Copy all lines below exactly as written. Leave pictures out.
*-*-*
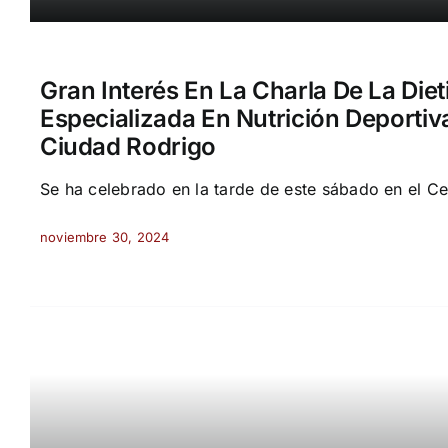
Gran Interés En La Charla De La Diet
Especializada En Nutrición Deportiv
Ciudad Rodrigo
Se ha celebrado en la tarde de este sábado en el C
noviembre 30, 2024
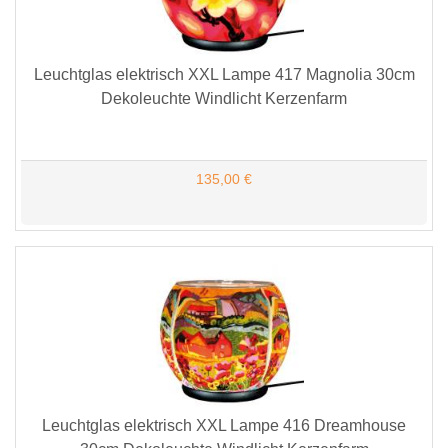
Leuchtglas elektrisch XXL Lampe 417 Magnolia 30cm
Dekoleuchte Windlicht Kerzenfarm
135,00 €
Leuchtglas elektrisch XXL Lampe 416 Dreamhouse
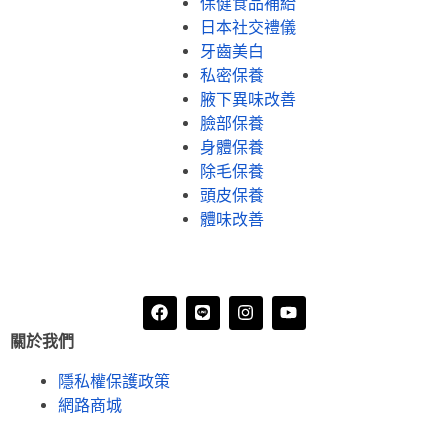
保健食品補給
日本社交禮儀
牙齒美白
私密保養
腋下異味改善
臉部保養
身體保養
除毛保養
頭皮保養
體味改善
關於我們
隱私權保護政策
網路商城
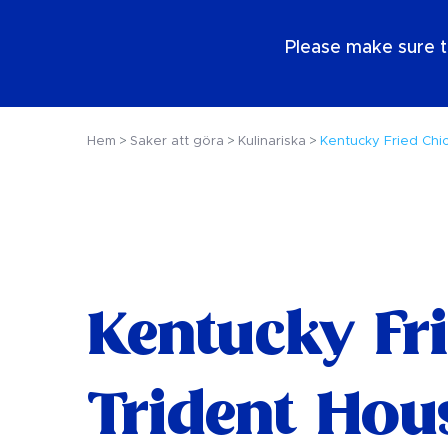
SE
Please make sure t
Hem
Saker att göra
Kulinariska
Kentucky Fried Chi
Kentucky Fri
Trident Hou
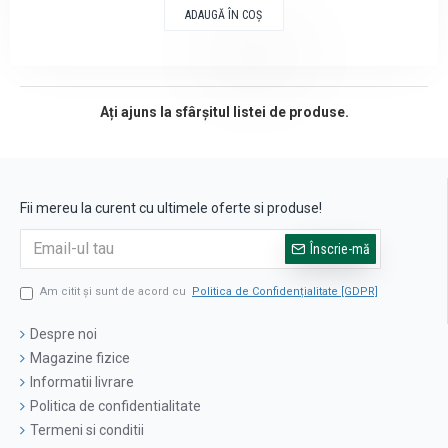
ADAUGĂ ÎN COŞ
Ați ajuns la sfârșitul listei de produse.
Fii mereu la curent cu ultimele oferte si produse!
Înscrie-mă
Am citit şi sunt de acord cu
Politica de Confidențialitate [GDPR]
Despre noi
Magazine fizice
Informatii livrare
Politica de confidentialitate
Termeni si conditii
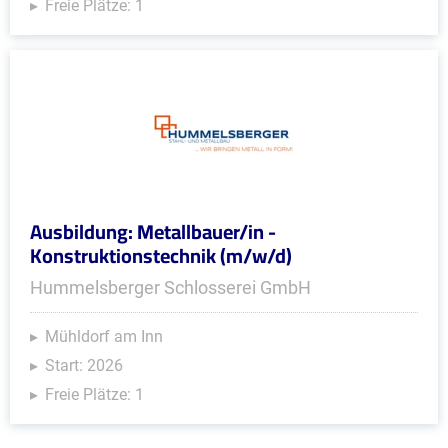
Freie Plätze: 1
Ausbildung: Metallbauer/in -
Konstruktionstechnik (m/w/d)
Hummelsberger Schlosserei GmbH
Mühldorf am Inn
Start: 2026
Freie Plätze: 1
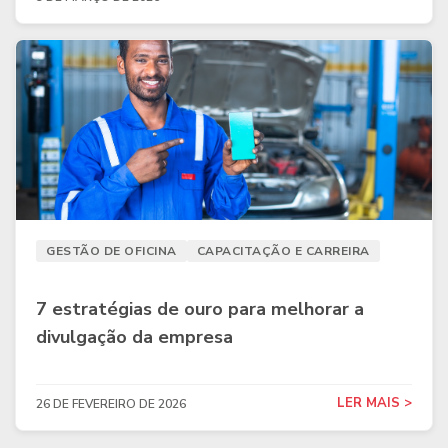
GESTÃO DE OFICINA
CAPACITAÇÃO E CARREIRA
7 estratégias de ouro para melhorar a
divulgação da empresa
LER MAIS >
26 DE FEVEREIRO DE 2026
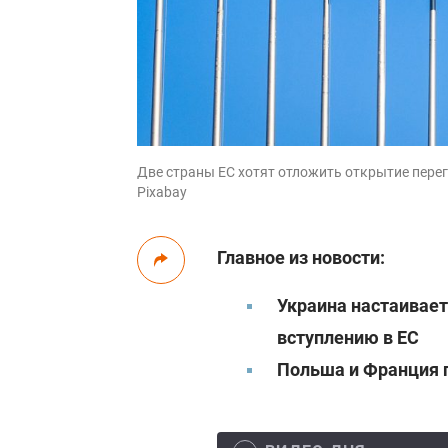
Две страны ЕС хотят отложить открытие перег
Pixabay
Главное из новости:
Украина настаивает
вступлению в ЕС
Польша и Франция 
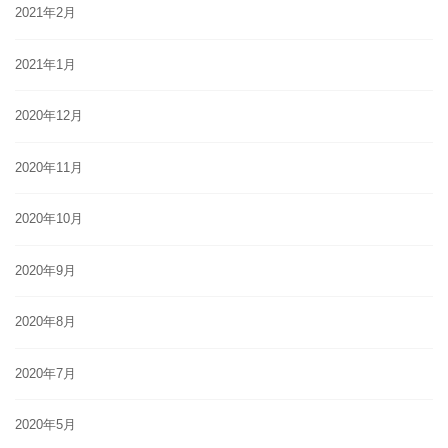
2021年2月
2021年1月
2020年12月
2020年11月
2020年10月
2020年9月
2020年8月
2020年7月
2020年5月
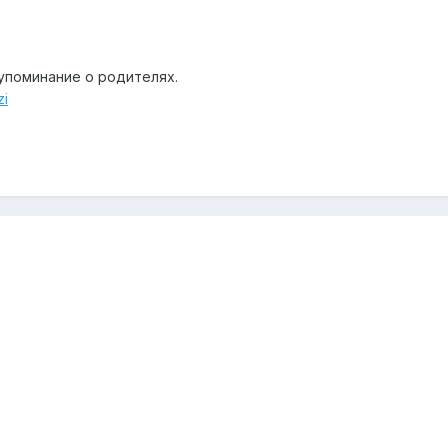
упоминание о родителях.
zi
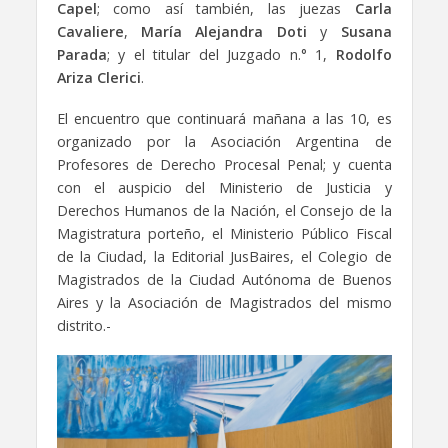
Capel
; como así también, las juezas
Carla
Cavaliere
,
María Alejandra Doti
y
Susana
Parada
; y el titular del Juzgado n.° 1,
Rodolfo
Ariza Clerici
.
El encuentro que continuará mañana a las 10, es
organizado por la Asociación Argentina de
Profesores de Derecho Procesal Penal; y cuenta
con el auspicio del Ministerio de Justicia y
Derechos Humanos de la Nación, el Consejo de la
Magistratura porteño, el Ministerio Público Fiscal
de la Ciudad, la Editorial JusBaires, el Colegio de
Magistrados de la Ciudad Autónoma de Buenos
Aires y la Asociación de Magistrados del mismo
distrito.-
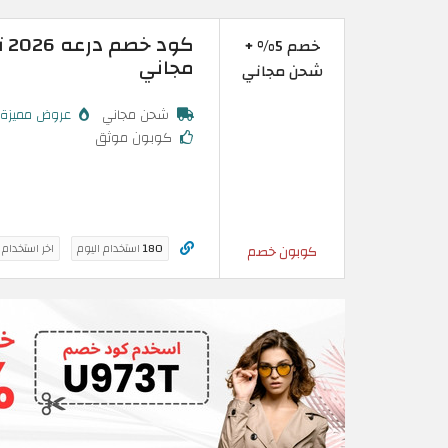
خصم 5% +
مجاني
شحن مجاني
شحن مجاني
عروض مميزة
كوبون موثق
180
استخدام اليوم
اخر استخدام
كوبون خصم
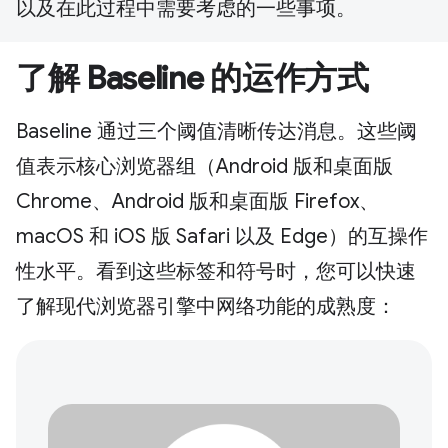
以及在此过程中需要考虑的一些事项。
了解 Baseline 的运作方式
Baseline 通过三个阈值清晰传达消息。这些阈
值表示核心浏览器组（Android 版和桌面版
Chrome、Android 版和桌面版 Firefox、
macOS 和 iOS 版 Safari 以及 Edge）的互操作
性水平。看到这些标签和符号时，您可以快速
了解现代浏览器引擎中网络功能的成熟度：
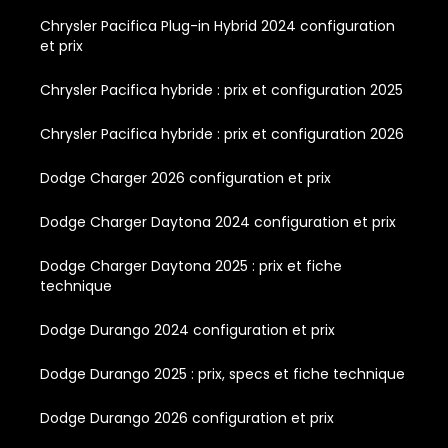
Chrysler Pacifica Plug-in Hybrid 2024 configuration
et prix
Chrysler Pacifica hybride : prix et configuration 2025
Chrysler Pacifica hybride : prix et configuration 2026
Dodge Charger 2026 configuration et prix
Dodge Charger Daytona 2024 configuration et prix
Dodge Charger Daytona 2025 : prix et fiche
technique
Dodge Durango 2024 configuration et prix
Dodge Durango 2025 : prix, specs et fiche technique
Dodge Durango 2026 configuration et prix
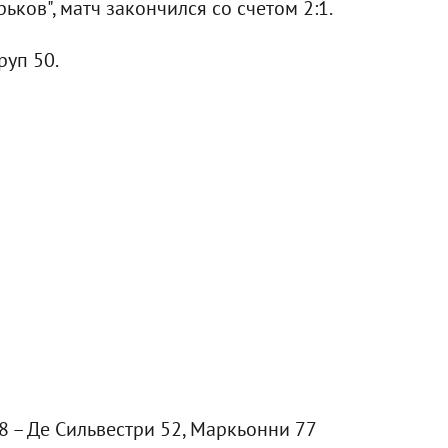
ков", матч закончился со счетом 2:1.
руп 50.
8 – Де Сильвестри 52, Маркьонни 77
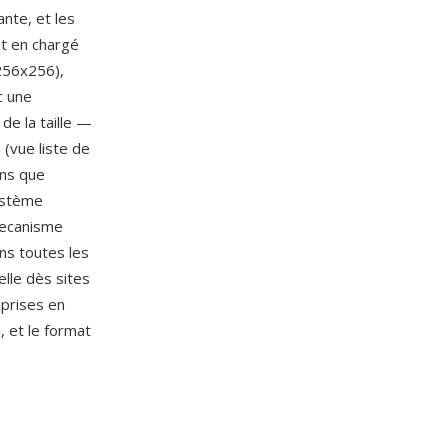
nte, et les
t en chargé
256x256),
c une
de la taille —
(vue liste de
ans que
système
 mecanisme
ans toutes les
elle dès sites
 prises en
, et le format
*-*-*
__Response to the exercise__.
Gran Interés En La Charla De La Diet
Especializada En Nutrición Deportiv
Ciudad Rodrigo
Se ha celebrado en la tarde de este sábado en el C
noviembre 30, 2024
Leuchtglas elektrisch XXL Lampe 417 Magnolia 30cm
Dekoleuchte Windlicht Kerzenfarm
135,00 €
Leuchtglas elektrisch XXL Lampe 416 Dreamhouse
保健食品補給
日本社交禮儀
牙齒美白
私密保養
腋下異味改善
臉部保養
身體保養
除毛保養
頭皮保養
體味改善
關於我們
隱私權保護政策
網路商城
SE
Please make sure t
Hem
Saker att göra
Kulinariska
Kentucky Fried Chi
Kentucky Fri
Trident Hou
ADAUGĂ ÎN COŞ
Ați ajuns la sfârșitul listei de produse.
Fii mereu la curent cu ultimele oferte si produse!
Înscrie-mă
Am citit şi sunt de acord cu
Politica de Confidențialitate [GDPR]
Despre noi
Magazine fizice
Informatii livrare
Politica de confidentialitate
Termeni si conditii
Freie Plätze: 1
Ausbildung: Metallbauer/in -
Konstruktionstechnik (m/w/d)
Hummelsberger Schlosserei GmbH
Mühldorf am Inn
Start: 2026
Freie Plätze: 1
GESTÃO DE OFICINA
CAPACITAÇÃO E CARREIRA
7 estratégias de ouro para melhorar a
divulgação da empresa
LER MAIS >
26 DE FEVEREIRO DE 2026
Две страны ЕС хотят отложить открытие перег
Pixabay
Главное из новости:
Украина настаивает
вступлению в ЕС
Польша и Франция 
2021年2月
2021年1月
2020年12月
2020年11月
2020年10月
2020年9月
2020年8月
2020年7月
2020年5月
упоминание о родителях.
zi
Capel
; como así también, las juezas
Carla
Cavaliere
,
María Alejandra Doti
y
Susana
Parada
; y el titular del Juzgado n.° 1,
Rodolfo
Ariza Clerici
.
El encuentro que continuará mañana a las 10, es
organizado por la Asociación Argentina de
Profesores de Derecho Procesal Penal; y cuenta
con el auspicio del Ministerio de Justicia y
Derechos Humanos de la Nación, el Consejo de la
Magistratura porteño, el Ministerio Público Fiscal
de la Ciudad, la Editorial JusBaires, el Colegio de
Magistrados de la Ciudad Autónoma de Buenos
Aires y la Asociación de Magistrados del mismo
distrito.-
خصم 5% +
مجاني
شحن مجاني
شحن مجاني
عروض مميزة
كوبون موثق
180
استخدام اليوم
اخر استخدام
كوبون خصم
以及在此过程中需要考虑的一些事项。
了解 Baseline 的运作方式
Baseline 通过三个阈值清晰传达消息。这些阈
值表示核心浏览器组（Android 版和桌面版
Chrome、Android 版和桌面版 Firefox、
macOS 和 iOS 版 Safari 以及 Edge）的互操作
性水平。看到这些标签和符号时，您可以快速
了解现代浏览器引擎中网络功能的成熟度：
Chrysler Pacifica Plug-in Hybrid 2024 configuration
et prix
Chrysler Pacifica hybride : prix et configuration 2025
Chrysler Pacifica hybride : prix et configuration 2026
Dodge Charger 2026 configuration et prix
Dodge Charger Daytona 2024 configuration et prix
Dodge Charger Daytona 2025 : prix et fiche
technique
Dodge Durango 2024 configuration et prix
Dodge Durango 2025 : prix, specs et fiche technique
Dodge Durango 2026 configuration et prix
ков", матч закончился со счетом 2:1.
руп 50.
8 – Де Сильвестри 52, Маркьонни 77
nte, et les
t en chargé
256x256),
c une
de la taille —
(vue liste de
ans que
système
 mecanisme
ans toutes les
elle dès sites
 prises en
, et le format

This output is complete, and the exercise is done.